Paradise Rock Club
May 10, 2013
Opening act:
White Dynomite

Slipping Away
I Like it Small
You Got It (Keep It Outta My Face)
Suck You Dry
Get Into Yours
Who You Drivin’ Now
In This Rubber Tomb
Sweet Young Thing Ain’t Sweet No More
Judgment, Rage, Retribution & Thyme
No One Has
Good Enough
Touch Me I’m Sick
What to Do with the Neutral
I’m Now
The Final Course
I Don’t Remember You
The Only Son of the
Widow from Nain

Here Comes Sickness
In ‘N’ Out of Grace
The Money Will Roll Right In
Fix Me


Mudhoney's pure punk rage on full display in Boston



There was a point during the breakdown of “In ‘N’ Out of Grace,” with Dan Peters driving the rhythm and Guy Maddison getting the spotlight, where off to the side of the Paradise’s tiny stage were Steve Turner and frontman Mark Arm. Turner was leaning in behind Arm, cracking a joke or throwing an idea his way for the inevitable end to the lull.

And then came the blast.

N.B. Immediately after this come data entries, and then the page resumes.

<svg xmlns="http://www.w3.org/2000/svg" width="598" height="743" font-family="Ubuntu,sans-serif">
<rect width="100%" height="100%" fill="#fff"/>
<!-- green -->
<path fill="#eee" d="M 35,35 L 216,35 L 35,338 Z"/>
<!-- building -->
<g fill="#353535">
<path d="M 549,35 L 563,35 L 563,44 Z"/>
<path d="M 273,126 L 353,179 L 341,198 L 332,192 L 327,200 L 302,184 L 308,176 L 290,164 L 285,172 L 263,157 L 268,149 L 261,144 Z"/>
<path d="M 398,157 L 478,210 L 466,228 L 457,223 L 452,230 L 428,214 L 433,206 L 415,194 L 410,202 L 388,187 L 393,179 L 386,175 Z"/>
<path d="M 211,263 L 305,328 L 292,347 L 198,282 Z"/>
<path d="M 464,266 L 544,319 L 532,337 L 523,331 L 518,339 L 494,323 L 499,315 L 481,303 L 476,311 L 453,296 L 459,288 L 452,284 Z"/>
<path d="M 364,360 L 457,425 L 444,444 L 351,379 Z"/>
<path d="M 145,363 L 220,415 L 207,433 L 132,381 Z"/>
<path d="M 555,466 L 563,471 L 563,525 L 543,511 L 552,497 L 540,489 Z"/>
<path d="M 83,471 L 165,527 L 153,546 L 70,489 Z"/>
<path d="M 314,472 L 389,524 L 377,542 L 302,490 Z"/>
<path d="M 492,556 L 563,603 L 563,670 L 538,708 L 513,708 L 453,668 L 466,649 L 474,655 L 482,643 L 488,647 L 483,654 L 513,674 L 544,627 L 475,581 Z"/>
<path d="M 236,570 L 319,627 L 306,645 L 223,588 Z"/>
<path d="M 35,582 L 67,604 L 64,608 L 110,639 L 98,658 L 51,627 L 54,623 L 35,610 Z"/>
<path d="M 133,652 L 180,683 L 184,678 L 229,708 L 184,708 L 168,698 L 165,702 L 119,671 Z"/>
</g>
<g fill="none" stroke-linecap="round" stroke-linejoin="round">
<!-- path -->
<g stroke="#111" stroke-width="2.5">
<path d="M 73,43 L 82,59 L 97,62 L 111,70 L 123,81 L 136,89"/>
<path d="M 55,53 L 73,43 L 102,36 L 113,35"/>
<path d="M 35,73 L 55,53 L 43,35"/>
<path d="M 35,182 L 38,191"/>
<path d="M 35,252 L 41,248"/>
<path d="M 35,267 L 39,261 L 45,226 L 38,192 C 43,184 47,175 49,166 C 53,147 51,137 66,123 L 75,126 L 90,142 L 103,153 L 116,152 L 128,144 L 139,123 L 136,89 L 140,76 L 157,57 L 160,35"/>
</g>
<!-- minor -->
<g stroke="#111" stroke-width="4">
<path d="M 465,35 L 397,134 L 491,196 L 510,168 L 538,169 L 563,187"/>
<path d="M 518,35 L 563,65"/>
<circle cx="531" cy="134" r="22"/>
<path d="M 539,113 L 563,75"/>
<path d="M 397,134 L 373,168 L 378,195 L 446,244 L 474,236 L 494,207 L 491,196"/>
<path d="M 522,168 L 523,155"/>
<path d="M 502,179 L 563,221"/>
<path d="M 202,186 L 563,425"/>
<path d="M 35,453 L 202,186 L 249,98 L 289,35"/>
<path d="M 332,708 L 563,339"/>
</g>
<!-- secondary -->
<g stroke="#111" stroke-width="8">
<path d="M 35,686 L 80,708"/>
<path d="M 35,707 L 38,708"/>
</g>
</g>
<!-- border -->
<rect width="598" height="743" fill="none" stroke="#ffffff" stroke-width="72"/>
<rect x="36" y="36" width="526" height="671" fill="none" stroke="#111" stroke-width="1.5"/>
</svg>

Arm and Turner, lunging at their respective fuzz pedals, launched themselves back to their guitars and the sound was that of a goddamn atomic bomb, all wiry arms and scorched vocals and showmanship and years of punk aggression.

It might have been a move they pull every night, or it might’ve been an audible that they executed as well as if they’d done it every night, simply from the fact that this band has been doing just this, destroying clubs across the country and Europe, for 25 years, and Arm and Turner together have been doing it for even longer than that. But the entire night of pure punk drive boiled down into that one moment — the anticipation, the build-up and the explosion of feedback and strings and pent-up aggression that has been channeled but never dulled over time.

That time is a huge part of why Mudhoney still works so well, both on stage and on vinyl. There have been a number of bands from their era who have broken up only to later reunite, touring the clubs and theaters across the country for plenty of fans happy to see them. And there’s a lot of value in that, and plenty of bands have been able to pull off the reunion without seeming desperate or sad. Mudhoney doesn’t have that concern, however. Having been actively recording and touring for just about their entire run, they’re seasoned, tight and thankfully, still into it.

That much was obvious immediately, as the show kicked off with the first two songs from their latest record, Vanishing Point. “Slipping Away” and the hilarious “I Like it Small” made the confidence and belief in their new material apparent. Arm is just as ferocious a singer as he was in 1990 (perhaps more), and while the rhythm section pounded and hit, Turner screamed down on the pedals and pulled that twisted, psychedelic tone from his guitar, first on these songs, and then all night.

That confidence in their ability was made clear in their setlist choices. They didn’t run from their biggest hit, “Touch Me I’m Sick,” but they didn’t save it for a set-closer or encore, either. Instead, it was tossed in right around the middle, capping off a frantic run that saw older tunes “Judgement, Rage, Retribution and Thyme,” “Sweet Young Thing Ain’t Sweet No More” and “No One Has” ripped out for a crowd that was jumping and moshing. And they were all played with the right amounts of rage, thrash and fun.

And that’s an important point. For all the labels of alternative and grunge that followed Mudhoney and every band from the Pacific Northwest out of that era, this is a punk band. When Arm ditched his guitar on some of the newer songs — 2008’s “I’m Now,” the crushing “Chardonnay” complete with feigned vomiting — he was the distant son of Iggy Pop, writhing and flailing while these screamed verses flew out of his throat. The encore was more punk bliss, with covers of “The Money Will Roll Right In” and “Fix Me” fitting alongside their own stuff.

Of course, their own stuff is what made this such an incredible night, and what makes Mudhoney such a powerful punk band. In that encore, coming out of the break, with Arm screaming “Oh God how I love to hate!” and Turner shredding his guitar and the rhythm erupting, is all the stuff of legend. Mudhoney grew up, but they never stopped and they never really changed. They just got better.